> **Activity**: Transcribe the data as written, minus images.

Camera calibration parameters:
====================

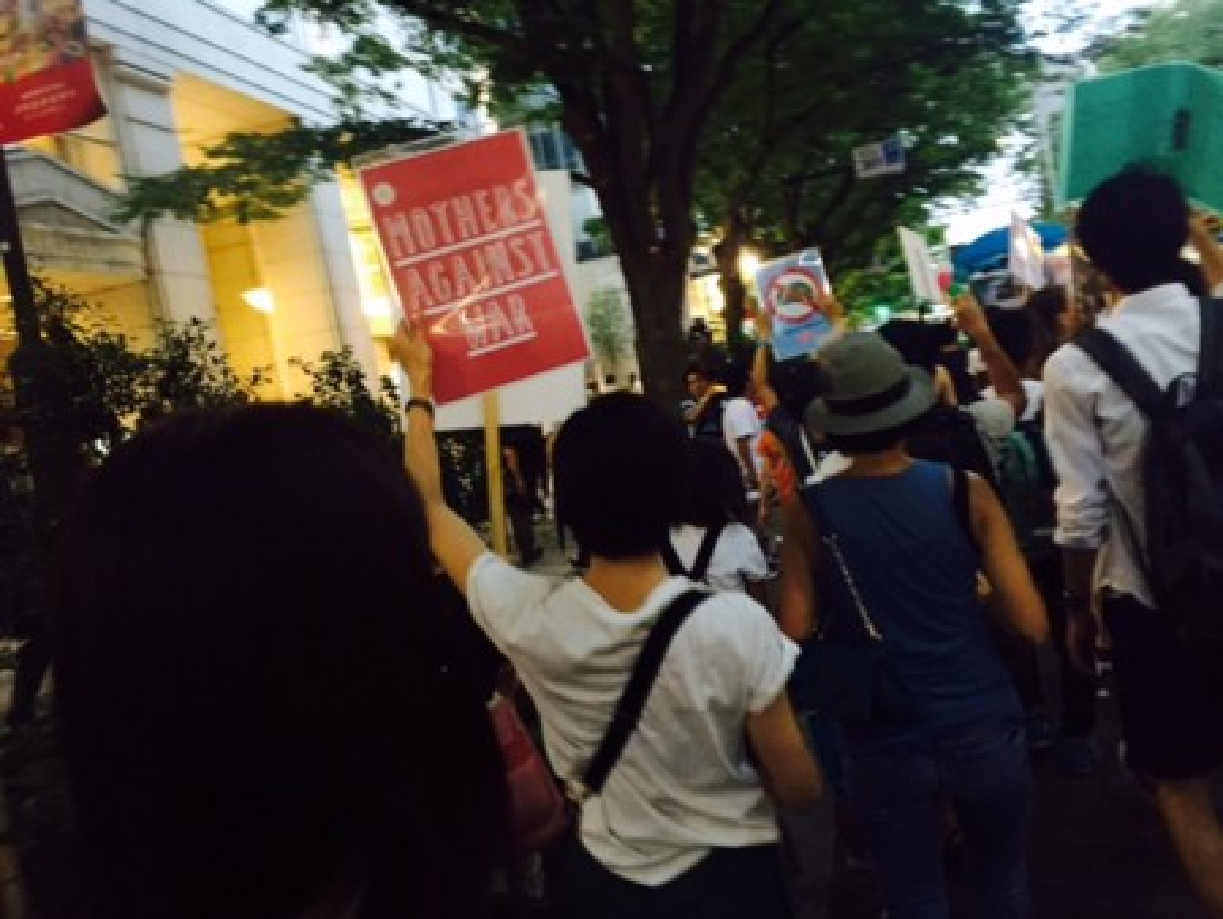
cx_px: 612
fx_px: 1025
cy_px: 460
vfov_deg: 48.3
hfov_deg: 61.6
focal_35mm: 29
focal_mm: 4.15
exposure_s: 1/15
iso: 250
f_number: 2.2
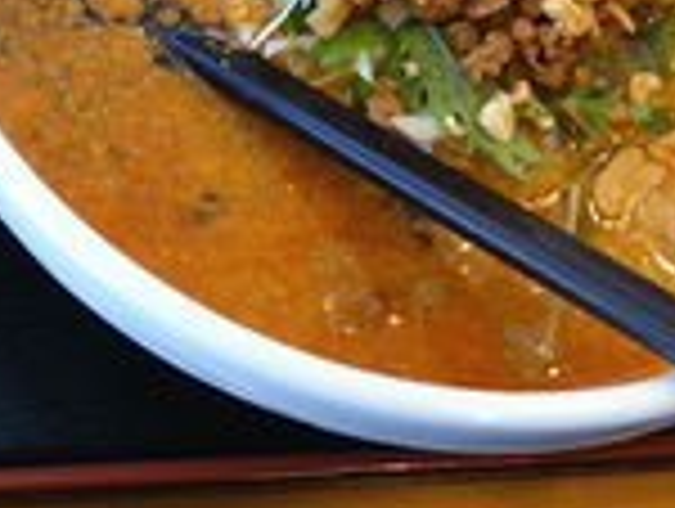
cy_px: -112
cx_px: 36
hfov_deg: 23.6
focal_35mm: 80
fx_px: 1562
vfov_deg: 17.6
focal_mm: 4.06
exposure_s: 1/59
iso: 50
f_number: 1.94
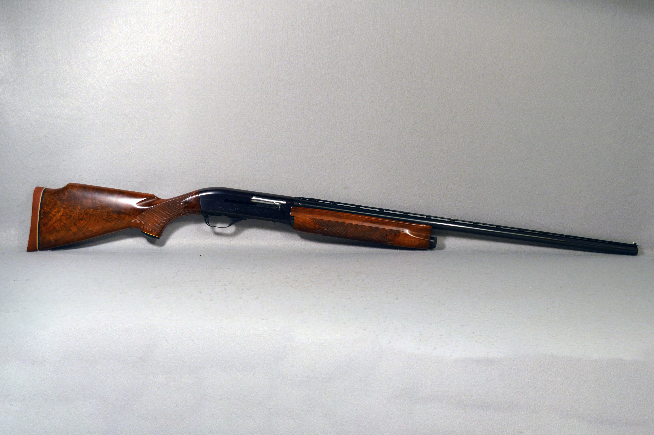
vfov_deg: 36.8
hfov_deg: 53.2
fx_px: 653
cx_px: 327
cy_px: 218
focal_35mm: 36
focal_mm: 24
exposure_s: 1/125
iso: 400
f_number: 5.6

====================

> **The completed task**:
cx_px: 612
fx_px: 1025
cy_px: 460
vfov_deg: 48.3
hfov_deg: 61.6
focal_35mm: 29
focal_mm: 4.15
exposure_s: 1/15
iso: 250
f_number: 2.2
cy_px: -112
cx_px: 36
hfov_deg: 23.6
focal_35mm: 80
fx_px: 1562
vfov_deg: 17.6
focal_mm: 4.06
exposure_s: 1/59
iso: 50
f_number: 1.94
vfov_deg: 36.8
hfov_deg: 53.2
fx_px: 653
cx_px: 327
cy_px: 218
focal_35mm: 36
focal_mm: 24
exposure_s: 1/125
iso: 400
f_number: 5.6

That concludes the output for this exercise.